# Planted Tanks > Plant Talk > Aquatic Moss Club >  Mosses and the men who love them (Part II)

## timebomb

Hi, folks,

I brought some mosses to the Professor today. They were mosses sent by hobbyists living in various countries, among them Greece, USA and Malaysia. 

Mark Mendoza aka Slaigar sent a moss which he thought could be Java Moss with capsules. Unfortunately, it isn't Java Moss. The Prof said it's a species of _Vesicularia_, possibly _Vesicularia vesicularis_. The Prof can't be sure unless he knows for certain the exact location where the moss is found. There are species of _Vesicularia_ found in the West and they can be the same or different from those found in the east. The Prof is an expert on Malesian mosses and he said so far, no one in the world has actually carried out a detailed comparison between mosses found in the east and west. Anyway, here's a picture of the moss Mark sent:



Kung Keat who lives in Malacca, Malaysia sent a moss, the identity of which he wasn't sure. The Prof examined it and he said it's Singapore Moss. Seems like this moss can be found easily everywhere, even in Malaysia. Here's a pic of the moss Kung Keat sent:



Mike aka Daemonfly sent a Moss which was taken from a stream in New York, USA. It's the same moss as the one that Ben Barkey sent. The latin name is _Leptodictyon riparium_ but Tan SW who is growing this moss very well in his tanks prefer to call it "Stringy Moss". Here's a pic of the moss Mike sent:



Budak who when he was in holiday in Bali, Indonesia found a moss growing on the rocks on the sides of a stream. He thought it was Java Moss. The Prof said it's Christmas Moss. It may be a common moss but the Prof was quite delighted to have a sample that was actually taken from its natural habitat. He kept it for his collection of Malesian Mosses. Here's a pic of the stream where Budak found the moss:



George Sirpis, a hobbyist who lives in Athens, Greece sent a moss which he thought was Christmas. The Prof said it isn't but he's not sure what is its real identity. To confirm the identities of mosses, the Prof needs to know where they are collected from. George didn't say in his email so I can't give the prof the information. Anyway, here's a pic of the moss George sent:



Lily Choo sent a moss which she found somewhere in Woodlands, Singapore. She thought it was something new but the Prof said it's Singapore Moss. Lily took a close-up picture of her moss. Here it is:



When I was in the Prof's lab, I took a picture of his Sphagnum moss. The moss is beautiful but unfortunately, it can't be grown under water. Here's a pic of the Sphagnum Moss:



That's all I have to report for now. To those who sent the mosses - The Prof and I thank you. Sorry it took so long to get them identified. 

Loh K L

<<-- Part I .... Part III -->>

----------


## Slaigar

Wow, another Vesicularia species? We might find all of them before we find the real Malesian Java moss! Sadly, I do not know the area of collection for the moss- it was sent to me from Singapore.

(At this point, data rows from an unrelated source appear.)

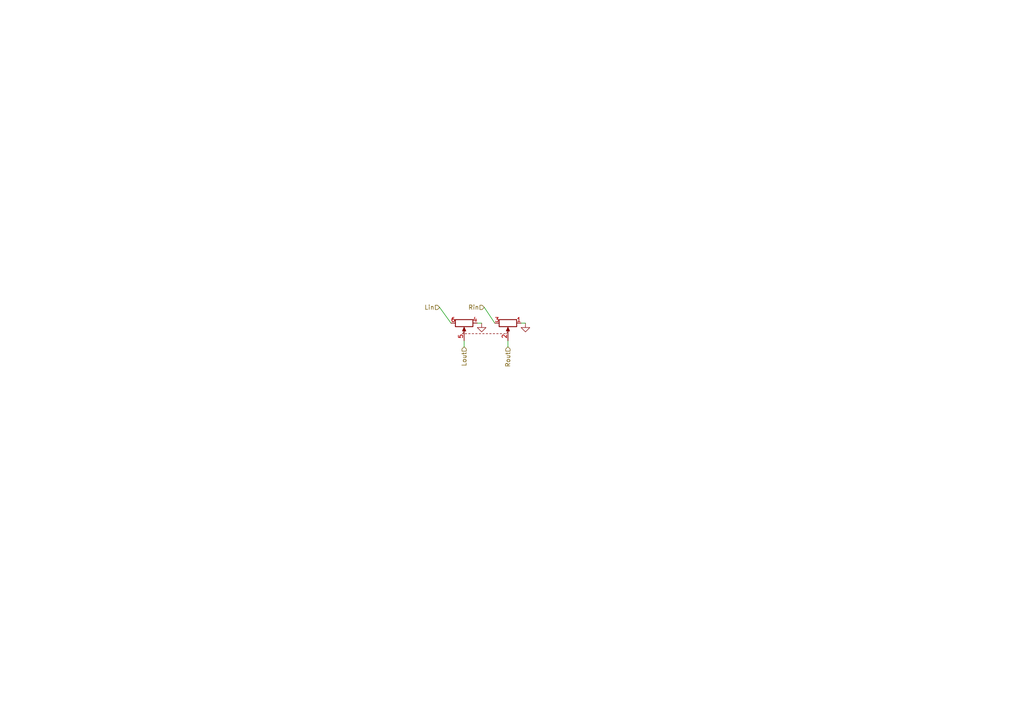
<source format=kicad_sch>
(kicad_sch (version 20211123) (generator eeschema)

  (uuid 7ba850bd-cf34-49d2-a534-2d8c8de2d9fe)

  (paper "A4")

  


  (wire (pts (xy 138.43 93.726) (xy 139.7 93.726))
    (stroke (width 0) (type default) (color 0 0 0 0))
    (uuid 19e9e7c6-df87-4eed-8582-9e9e6e304ac1)
  )
  (wire (pts (xy 130.81 93.726) (xy 127.508 89.154))
    (stroke (width 0) (type default) (color 0 0 0 0))
    (uuid 35d4118a-e887-42cc-a393-134bb0743a4d)
  )
  (wire (pts (xy 134.62 100.584) (xy 134.62 98.806))
    (stroke (width 0) (type default) (color 0 0 0 0))
    (uuid 3a4f4c6d-2154-4268-b6a8-49eb200abe86)
  )
  (wire (pts (xy 151.13 93.726) (xy 152.4 93.726))
    (stroke (width 0) (type default) (color 0 0 0 0))
    (uuid 6c847b8d-74de-474b-9fb6-0b735ba87e95)
  )
  (wire (pts (xy 140.462 89.154) (xy 143.51 93.726))
    (stroke (width 0) (type default) (color 0 0 0 0))
    (uuid 8cddfd9c-fde8-4345-b832-5aa3c6fe9c0e)
  )
  (wire (pts (xy 147.32 100.584) (xy 147.32 98.806))
    (stroke (width 0) (type default) (color 0 0 0 0))
    (uuid 9b40874a-a719-435c-8102-c184ceef23f4)
  )

  (hierarchical_label "Lout" (shape input) (at 134.62 100.584 270)
    (effects (font (size 1.27 1.27)) (justify right))
    (uuid 16ff9ef8-a2f1-45f6-93c1-19441d852eea)
  )
  (hierarchical_label "Lin" (shape input) (at 127.508 89.154 180)
    (effects (font (size 1.27 1.27)) (justify right))
    (uuid 69eb77be-0292-4609-baad-a996ae3032b3)
  )
  (hierarchical_label "Rout" (shape input) (at 147.32 100.584 270)
    (effects (font (size 1.27 1.27)) (justify right))
    (uuid a90f6a2d-91ba-46d8-ad05-fe0cb4e980f4)
  )
  (hierarchical_label "Rin" (shape input) (at 140.462 89.154 180)
    (effects (font (size 1.27 1.27)) (justify right))
    (uuid e9f66696-4834-47e5-ae59-d03531f197fb)
  )

  (symbol (lib_id "Device:R_Potentiometer_Dual") (at 140.97 96.266 180) (unit 1)
    (in_bom yes) (on_board yes) (fields_autoplaced)
    (uuid 00e159d6-82a2-4790-8256-f9c7dfcfb18e)
    (property "Reference" "RV_?" (id 0) (at 140.97 90.17 0)
      (effects (font (size 1.27 1.27)) hide)
    )
    (property "Value" "R_Potentiometer_Dual" (id 1) (at 140.97 90.17 0)
      (effects (font (size 1.27 1.27)) hide)
    )
    (property "Footprint" "" (id 2) (at 134.62 94.361 0)
      (effects (font (size 1.27 1.27)) hide)
    )
    (property "Datasheet" "~" (id 3) (at 134.62 94.361 0)
      (effects (font (size 1.27 1.27)) hide)
    )
    (pin "1" (uuid 55df3292-0d7c-4519-9567-f85a6002de30))
    (pin "2" (uuid e2921dfa-9861-4d3b-9541-dd826e70d183))
    (pin "3" (uuid 395b4d14-e828-4dcd-b96f-0c1d20c8c754))
    (pin "4" (uuid e6f7e765-410c-49a3-93b6-0ed34ce0303e))
    (pin "5" (uuid cc9e01e1-169f-4048-a52c-295727f42332))
    (pin "6" (uuid 6cb3eab7-6d31-4392-8c6f-7ed57b5ea9cb))
  )

  (symbol (lib_id "power:GND") (at 139.7 93.726 0) (unit 1)
    (in_bom yes) (on_board yes) (fields_autoplaced)
    (uuid 56725294-eb85-46e1-9c4d-a4792d1b75ac)
    (property "Reference" "#PWR?" (id 0) (at 139.7 100.076 0)
      (effects (font (size 1.27 1.27)) hide)
    )
    (property "Value" "GND" (id 1) (at 139.7001 97.536 90)
      (effects (font (size 1.27 1.27)) (justify right) hide)
    )
    (property "Footprint" "" (id 2) (at 139.7 93.726 0)
      (effects (font (size 1.27 1.27)) hide)
    )
    (property "Datasheet" "" (id 3) (at 139.7 93.726 0)
      (effects (font (size 1.27 1.27)) hide)
    )
    (pin "1" (uuid aacc4b21-864a-4571-8c48-01cc67bc5149))
  )

  (symbol (lib_id "power:GND") (at 152.4 93.726 0) (unit 1)
    (in_bom yes) (on_board yes) (fields_autoplaced)
    (uuid 8f9c1020-ae6a-4655-acb4-ef9fd45d8e03)
    (property "Reference" "#PWR?" (id 0) (at 152.4 100.076 0)
      (effects (font (size 1.27 1.27)) hide)
    )
    (property "Value" "GND" (id 1) (at 152.4001 97.536 90)
      (effects (font (size 1.27 1.27)) (justify right) hide)
    )
    (property "Footprint" "" (id 2) (at 152.4 93.726 0)
      (effects (font (size 1.27 1.27)) hide)
    )
    (property "Datasheet" "" (id 3) (at 152.4 93.726 0)
      (effects (font (size 1.27 1.27)) hide)
    )
    (pin "1" (uuid 2cbc4de4-5dbb-48a2-a5d0-fed5d3437a3c))
  )
)

</source>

By the end of this journey, you may have the biggest archive of mosses!

----------


## Green Baron

> Sadly, I do not know the area of collection for the moss- it was sent to me from Singapore.


If it is from Singapore, it may be Singapore Moss as _V. vesicularis_ is not found in Singapore. Prof need the location to correctly ID the species.

Gan

----------


## Daemonfly

Nice to verify mine was really the Leptodictyon riparium.

It's been getting warm here lately, and I've discovered a moss growing right out on the side of my driveway, in the shade of some plants where it's been quite moist lately. Going out of town this week, but will harvest some and see if it will grow underwater.

----------


## hwchoy

Jeez timebomb, see what you have done. You've got the whole world running loose looking everywhere for moss, and dunking them underwater to see if they'd grow  :Exclamation:   :Exclamation:   :Very Happy:

----------


## BeyondGomer

> Jeez timebomb, see what you have done. You've got the whole world running loose looking everywhere for moss, and dunking them underwater to see if they'd grow



That isn't a bad thing :-D

just wait till someone finds "erect-nano-xmas-stringy-xmas moss" :P

----------


## alan

we got moss that spread like someone weeping.... and we got moss that go upward.... erect .... maybe someone will find moss that creep sideway in water with no support that will be some new discovery !

----------